月形洗蔵、加藤司書らが在れば、新しき政治の中枢に加わり真っ当な国の礎となったのではないか──。
悲憤の歴史小説。
目次
プロローグ
島津の血
お由羅騒動
蘭 癖
斉彬の死
筑前勤王党
加藤司書
勤王派と佐幕派の対立
犬鳴山別館築造事件
根を切り枝葉を枯らせ
長崎・イカルス号事件
革命前夜
二本松藩、会津藩の悲劇
太政官札贋造事件
エピローグ
本文より
あの乙丑の年の大粛清は一体、何だったのか。佐幕派の連中に焚きつけられた保守・重臣の上申とはいえ、どうしてあのような狂気に走ってしまったのか、長溥は自分でもそのことがわからない。
佐賀の鍋島閑叟(直正)のように、妖怪と言われようが何と言われようが、のらりくらりと日和見を決め込んで、幕府に忖度などせずやり過ごしておけばよかった、と今にしては思う。

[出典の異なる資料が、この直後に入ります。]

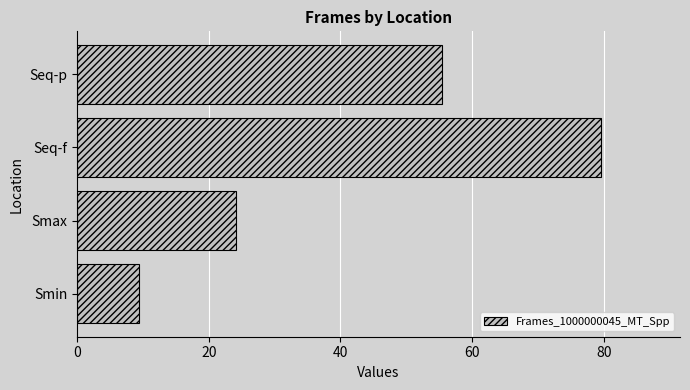

The chart shows a value of 13.9 at Smin. True or false?

False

月形洗蔵、加藤司書、建部武彦、衣非茂記たち有為の人材を生かしていたら、彼らは必ずや新政府の要人になっていたに違いない。
また、兄弟のようにして育った島津斉彬や老中・阿部正弘がもっと長生きしてくれていたら、彼らと協力し合って今の政府とは違う新国家の骨格を創り、会津藩、二本松藩などに「賊軍」という言われなき汚名を着せ、この世のものとも思えない阿鼻叫喚の苦しみを与えることなど断じて許さなかったのに、と思う。

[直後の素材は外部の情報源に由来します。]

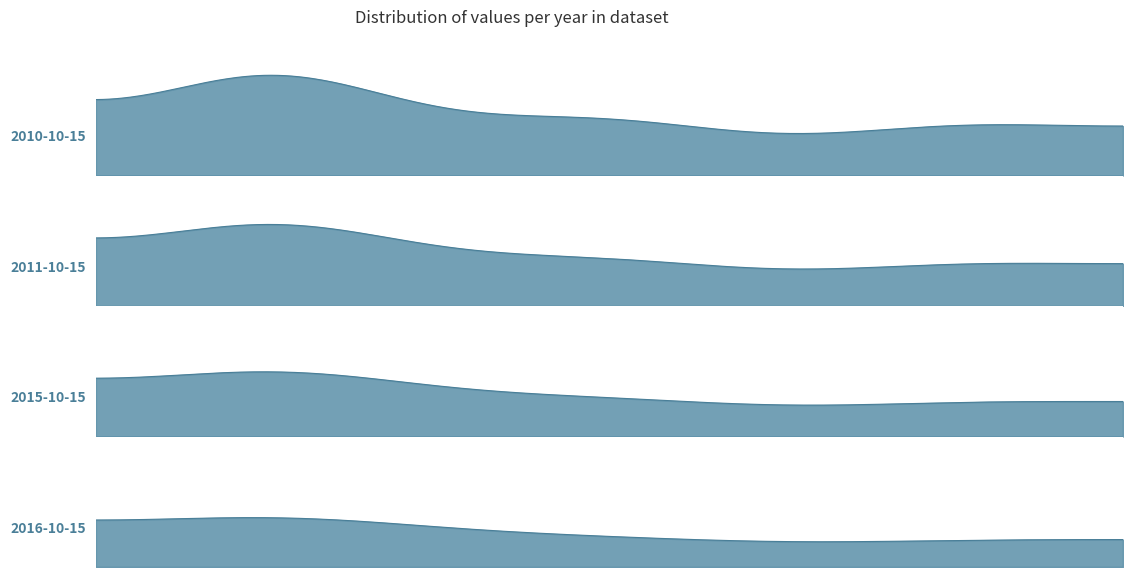

What is the label of the 10th point from the right?

2010-10-15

そして、薩長を中心とした過激派「志士」によるやりたい放題の今の政府とは違う新政府を建設していたのだ。そうすれば我が藩も太政官札の贋造事件など起こすことはなかったに違いない。
この太政官札贋造事件により、廃藩置県の前に藩はお取り潰しになった。もとの家臣や領民に顔向けなどできるはずがない。だから福岡には行きたくても行けないのだ。この寂しさ、やるせなさ、空虚感を鎮めるにはどうすればいいのだろうか。いっそ父祖の地である鹿児島に行って桜島でも見て過ごそうかとも思う。
等々、悔恨の思いは次々と果てしなかった。
(「プロローグ」より)
【著者紹介】池松美澄(いけまつ・よしきよ)
昭和18(1943)年,福岡県三潴郡江上村(現・久留米市城島町)に生まれる。昭和43年,佐賀大学文理学部法学専修卒業。5年余の銀行勤務の後,日本住宅公団(現・独立行政法人都市再生機構・UR)へ。関連会社を経て,64歳で退職。著書に『朝焼けの三瀬街道─信念を貫き通した男 江藤新平』(佐賀新聞社,2019年)。福岡市在住。